#### Task requirements
Reproduce the portion of the text on ending AIDS starting at "Introduction" and ending at "of 2010 [2].".

#### Supplied passage
══════
Ending AIDS as a public health threat by 2030: Time to reset targets for 2025
While sitting at the UNAIDS Programme Coordinating Board as the African Delegate in 2021, Wanjiku was involved in the co-creation of this paper. With the global target being to end AIDS by 2030, there was need to strategically align the ambition against the gains made and yet to be made.
As a co-author, I added to the paper ideas on why it was important to set for success and think the response and the Fast Track Strategy in 2025, almost at the finish line and yet not. Why it was important to have the person living with HIV at the center and work backwards.
Introduction
In 2015, the United Nations’ (UN) Sustainable Development Goal (SDG) 3 established that by 2030, the world would “end the epidemics of AIDS, tuberculosis, malaria …” [1]. As part of the SDG strategy, UNAIDS and partners developed the “Fast Track Response Strategy” in 2016 and, using standardized epidemiologic guidelines, defined “ending AIDS as a public health threat” as a 90% reduction in HIV incidence and mortality by the year 2030, compared to a baseline year of 2010 [2].
The “Fast Track Response Strategy” envisioned an accelerated ramping up of resources and programs with a set of intermediate targets for 2020, which, if achieved, would enable the attainment of the overall goals and top-line targets of 2030. There were 10 major targets and commitments established for 2020, which would result in a major reduction in HIV incidence to make the response sustainable. The Fast Track Strategy has fostered some major successes, especially around the 90–90–90 testing and treatment targets, i.e., for 90% of persons living with HIV (PLHIVs) to be aware of their status, 90% of those aware of their HIV–positive status to be on antiretroviral therapy and 90% of the latter to have achieved viral suppression. A number of countries achieved or nearly achieved these coverage levels [3]. However, overall, the global community has yet to fulfill the set of recommendations and goals of the Fast Track Strategy [4].
══════
[Source records]
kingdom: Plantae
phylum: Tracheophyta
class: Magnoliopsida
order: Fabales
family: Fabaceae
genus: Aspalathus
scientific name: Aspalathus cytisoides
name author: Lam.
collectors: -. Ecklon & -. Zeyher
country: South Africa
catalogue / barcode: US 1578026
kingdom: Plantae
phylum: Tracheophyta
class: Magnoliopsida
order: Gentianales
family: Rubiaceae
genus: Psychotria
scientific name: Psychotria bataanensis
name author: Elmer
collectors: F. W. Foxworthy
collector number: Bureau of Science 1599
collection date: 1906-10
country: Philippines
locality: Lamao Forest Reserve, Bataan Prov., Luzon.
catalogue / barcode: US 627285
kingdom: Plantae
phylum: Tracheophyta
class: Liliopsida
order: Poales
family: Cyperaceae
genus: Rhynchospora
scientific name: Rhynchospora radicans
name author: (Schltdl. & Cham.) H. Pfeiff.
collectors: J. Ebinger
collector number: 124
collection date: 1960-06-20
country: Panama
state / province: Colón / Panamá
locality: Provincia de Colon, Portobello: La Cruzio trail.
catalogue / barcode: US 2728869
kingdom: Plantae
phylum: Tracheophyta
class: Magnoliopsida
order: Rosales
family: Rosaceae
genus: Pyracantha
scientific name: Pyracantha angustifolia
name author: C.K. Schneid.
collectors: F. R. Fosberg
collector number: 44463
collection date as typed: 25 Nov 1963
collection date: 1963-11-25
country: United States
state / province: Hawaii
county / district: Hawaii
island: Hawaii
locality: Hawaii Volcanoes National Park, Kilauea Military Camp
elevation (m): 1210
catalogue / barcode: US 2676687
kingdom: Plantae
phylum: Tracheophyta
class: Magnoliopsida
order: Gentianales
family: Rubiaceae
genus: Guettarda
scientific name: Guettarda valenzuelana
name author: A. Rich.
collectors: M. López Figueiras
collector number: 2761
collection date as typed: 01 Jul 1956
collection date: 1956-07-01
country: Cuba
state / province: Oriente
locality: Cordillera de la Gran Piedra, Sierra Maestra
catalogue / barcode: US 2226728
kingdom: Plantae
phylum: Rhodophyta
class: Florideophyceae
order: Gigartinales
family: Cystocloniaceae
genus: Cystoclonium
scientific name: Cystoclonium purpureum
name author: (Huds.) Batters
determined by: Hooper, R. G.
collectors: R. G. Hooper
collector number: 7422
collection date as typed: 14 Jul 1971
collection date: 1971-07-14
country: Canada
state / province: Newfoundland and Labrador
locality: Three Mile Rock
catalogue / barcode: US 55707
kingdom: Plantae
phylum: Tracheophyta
══════
#### Answer space
Introduction
In 2015, the United Nations’ (UN) Sustainable Development Goal (SDG) 3 established that by 2030, the world would “end the epidemics of AIDS, tuberculosis, malaria …” [1]. As part of the SDG strategy, UNAIDS and partners developed the “Fast Track Response Strategy” in 2016 and, using standardized epidemiologic guidelines, defined “ending AIDS as a public health threat” as a 90% reduction in HIV incidence and mortality by the year 2030, compared to a baseline year of 2010 [2].